Кроме того, Петербург — это город традиционно авангардный. Условно говоря, московская и питерская культуры различаются, как премия «Большая книга» и Премия Андрея Белого. Я не большой фанат обеих премий и вообще литературных премий как критерия литературного успеха. Единственным критерием успеха является лонгселлерство — продолжает ли книга читаться, переиздаваться и влиять на умы. Но с моей стороны было бы неблагодарно отрицать роль литературных премий в росте популярности текста. И я, в общем, поэтому всегда премиям благодарен.

Но мне очень нравится премиальная стратегия Питера, который старается поощрять авангард. Именно в Питере возможен был неожиданным образом возникший (хотя, конечно, и с поощрением ЦК ВЛКСМ) «Рок-клуб». И сколько бы ни говорили о том, что он действовал под приглядом комсомольцев, он в какой-то момент вышел из-под их контроля. И, как часто бывает с партийными инициативами, он перерос эту инициативу, он оказался настолько в жилу городу, что сделался его символом. «Сайгон» — это сугубо питерское явление. И хиппи — это питерское явление в значительной степени.
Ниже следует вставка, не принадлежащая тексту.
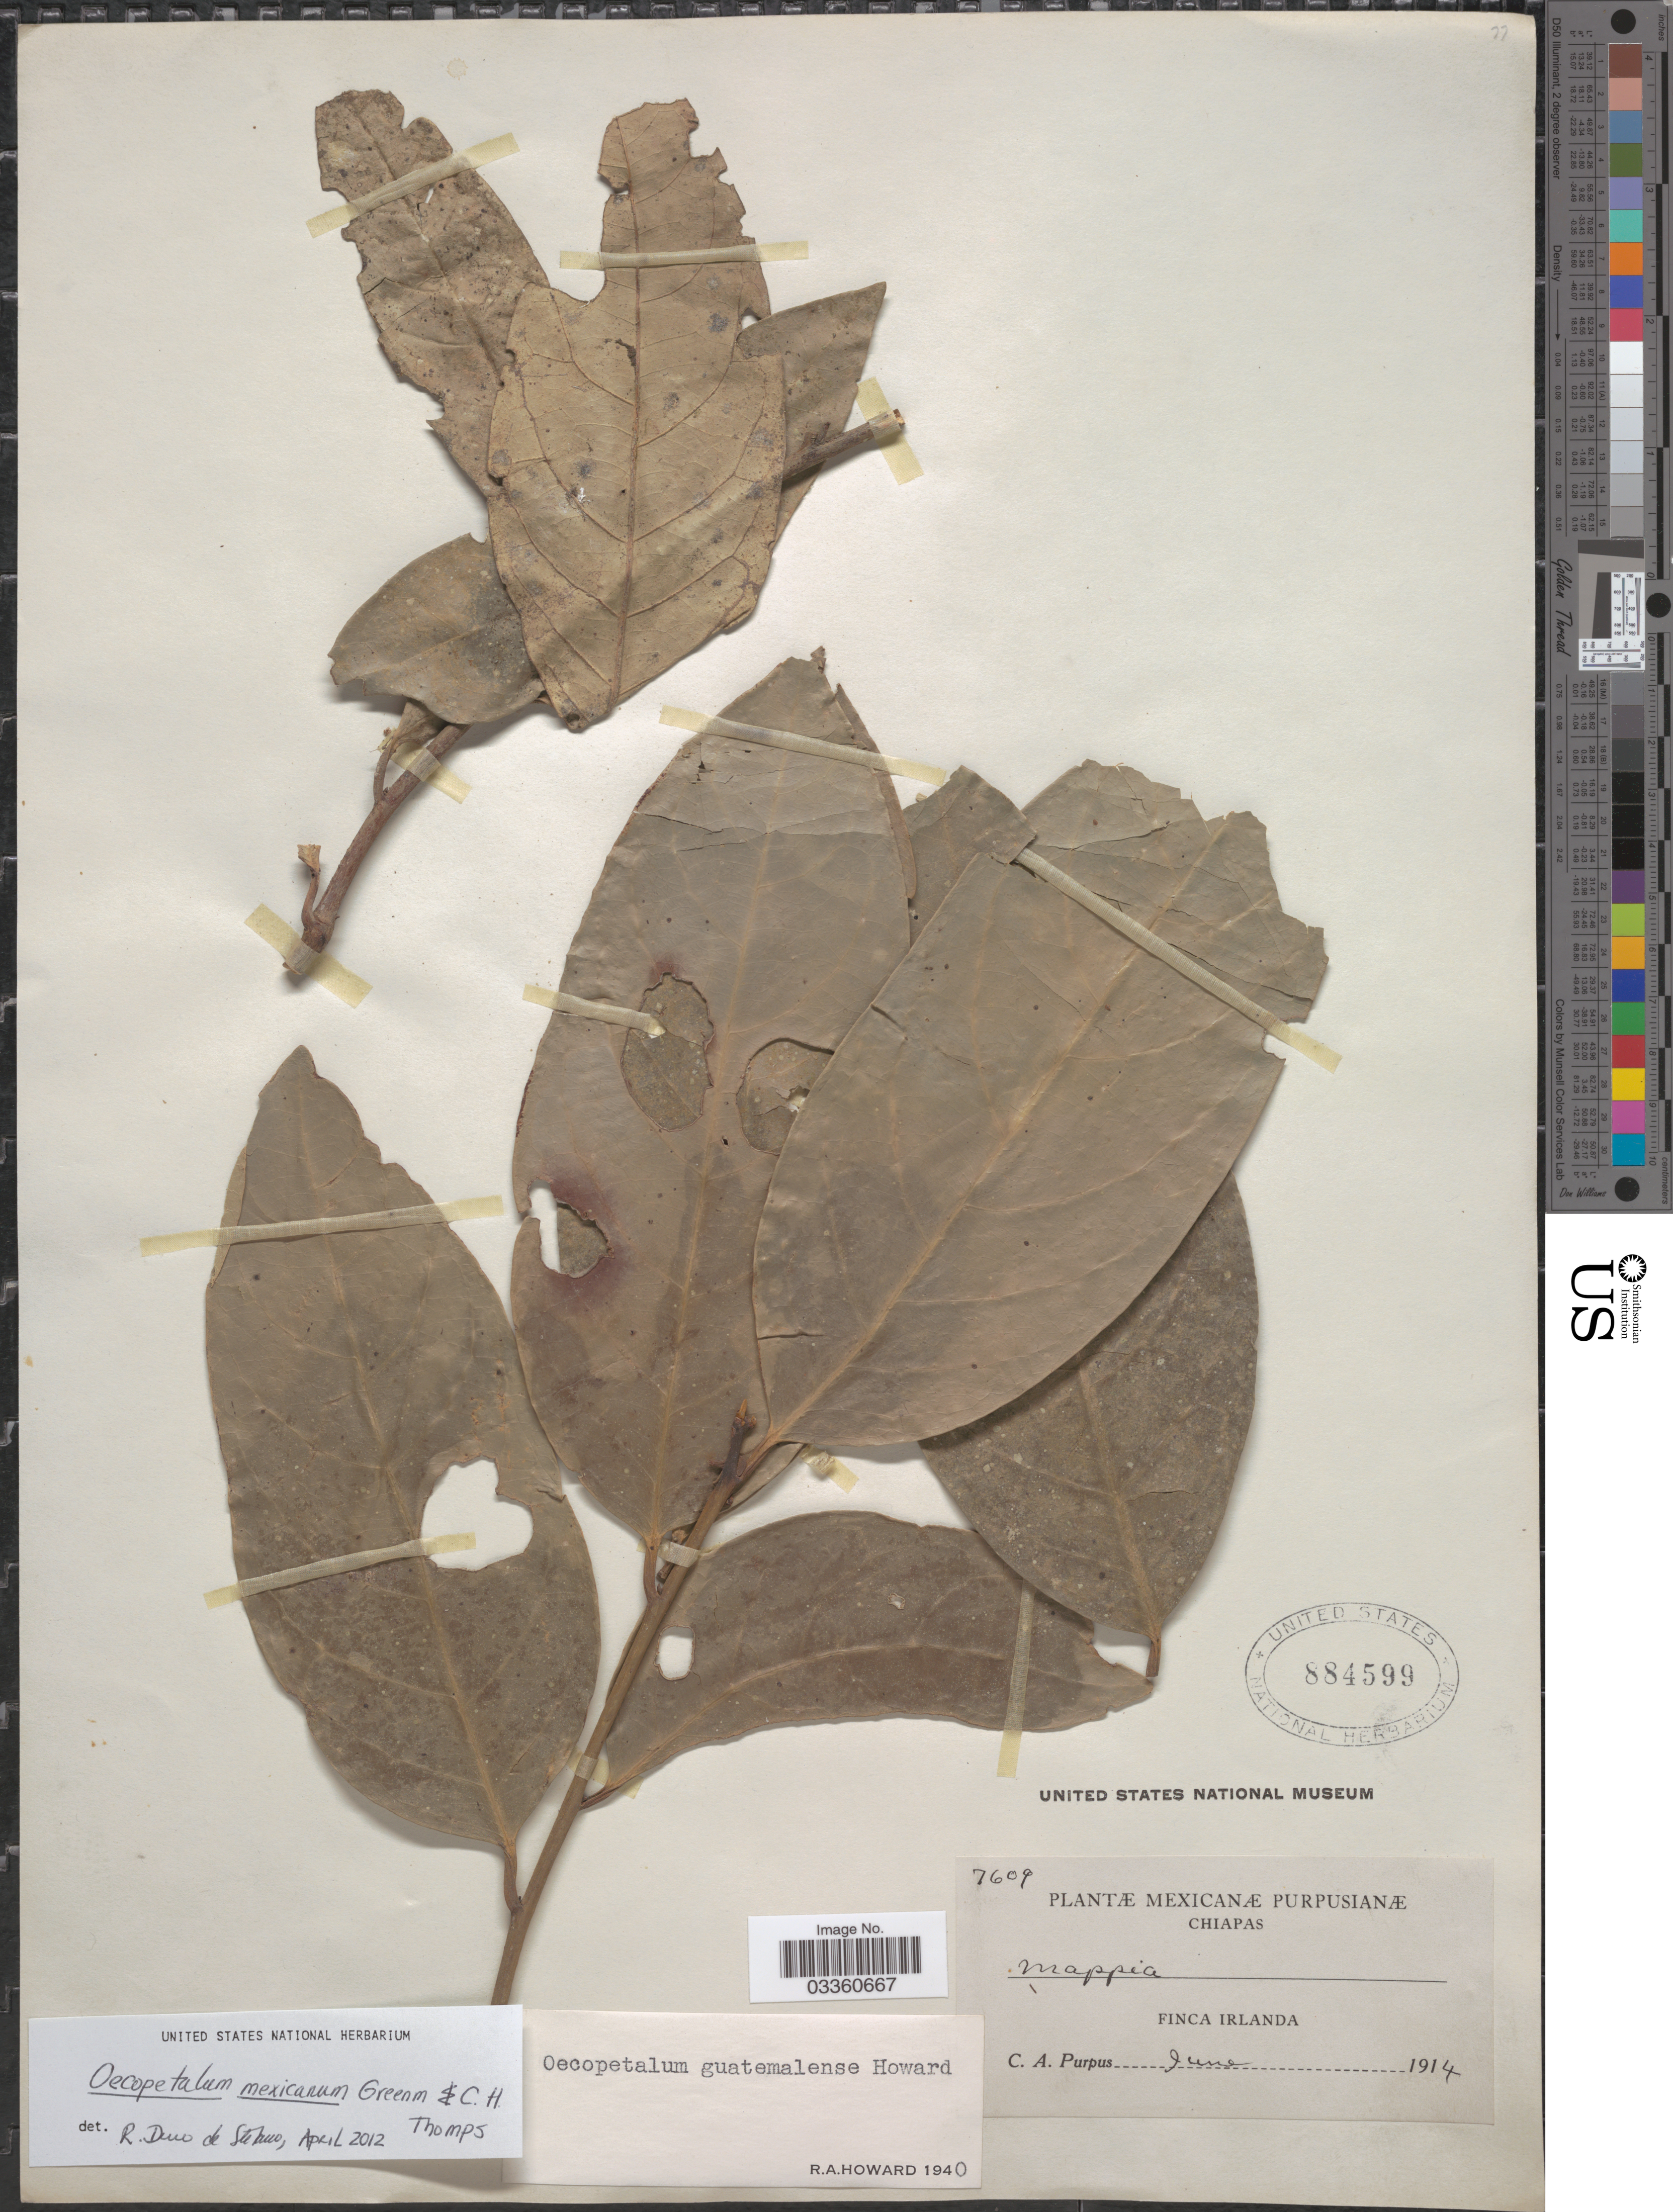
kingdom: Plantae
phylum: Tracheophyta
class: Magnoliopsida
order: Metteniusales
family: Metteniusaceae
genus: Oecopetalum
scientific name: Oecopetalum mexicanum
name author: Greenm. & C.H. Thomps.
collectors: C. A. Purpus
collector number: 7609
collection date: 1914-06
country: Mexico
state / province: Chiapas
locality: Finca Irlanda.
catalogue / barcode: US 884599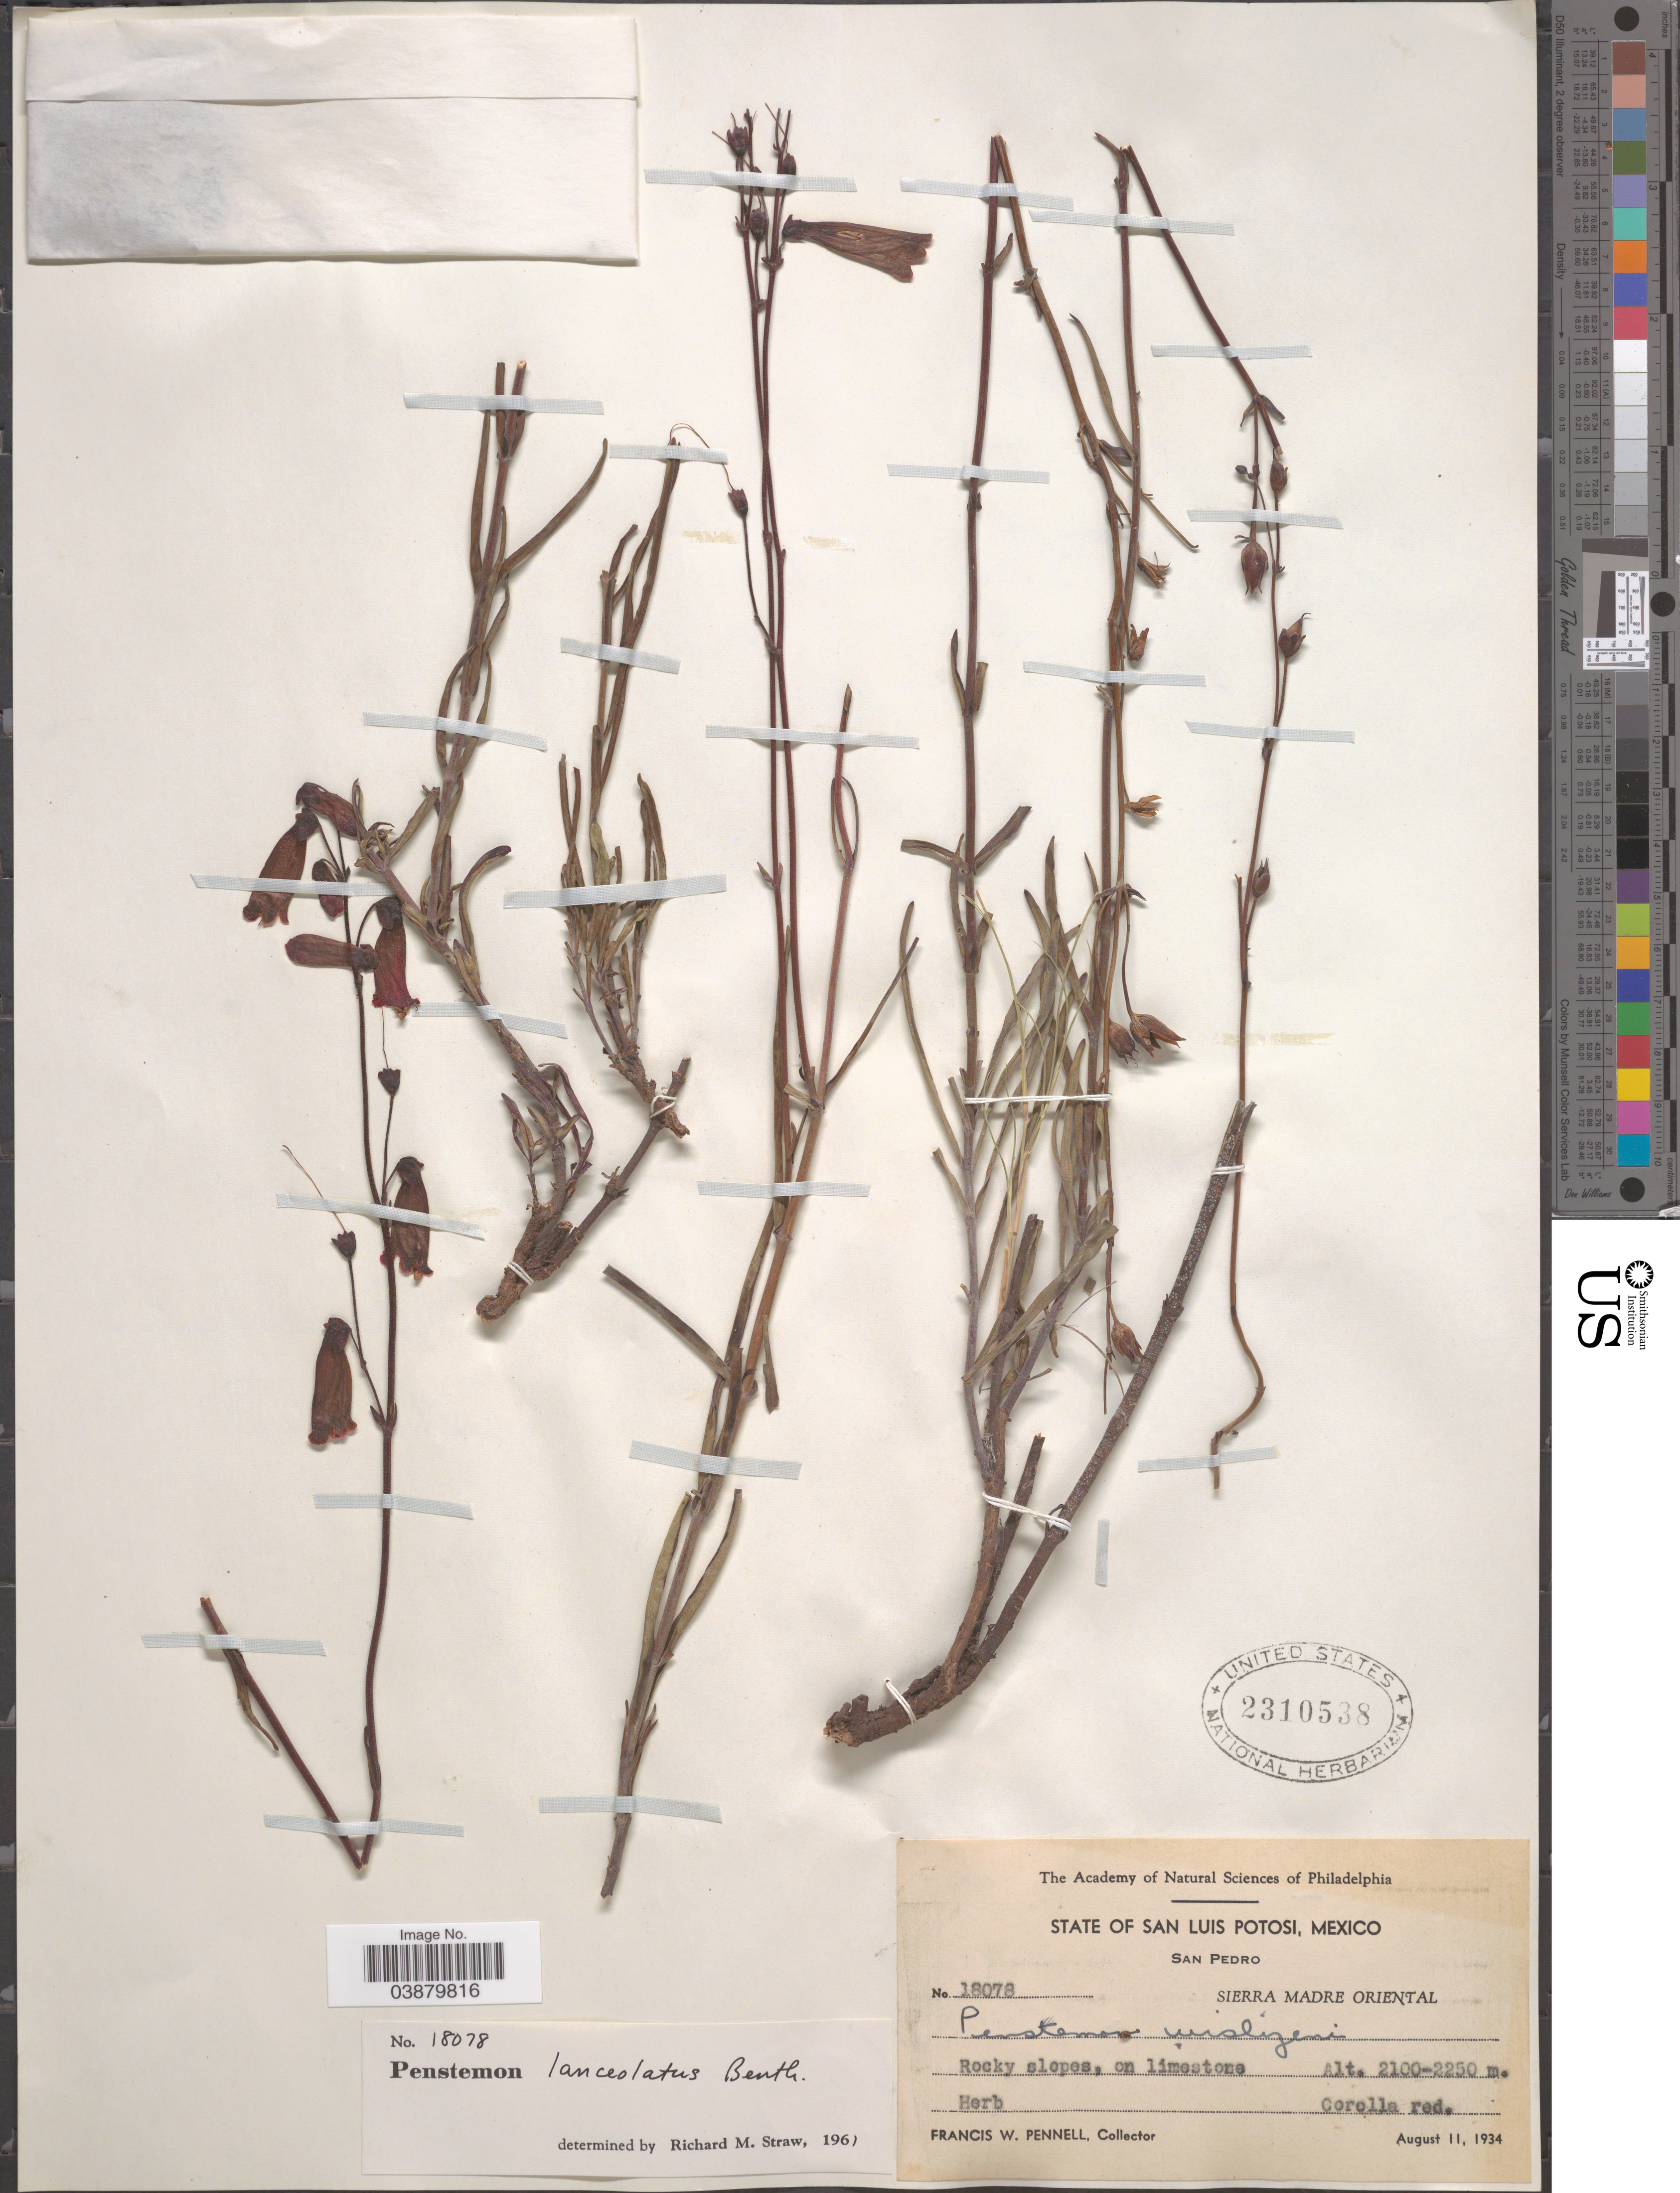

И вообще Питер — это город сквотов, город коммуналок, город неформальной странной жизни, которая в восьмидесятые — начале девяностых дала здесь замечательные всходы, настоящие протуберанцы, вспышки такие. Недавно, когда хоронили Целикина, Царствие ему небесное, все вспоминали, что он был одной из звёзд этой субкультуры. Замечательную статью, по-моему, Губин написал о том, что тогда над Питером действительно пролилась какая-то божественная благодать. Многим это не нравилось. И мне многое в том Питере не нравилось. Потому что правильно сказал Валерий Попов: «Это всё-таки реанимация, а не ренессанс». Но всё-таки, знаете ли, реанимация — это лучше, чем добивание ногами. Поэтому Питер для меня до сих пор остаётся столицей альтернативной культуры. И в октябре я надеюсь попреподавать именно там.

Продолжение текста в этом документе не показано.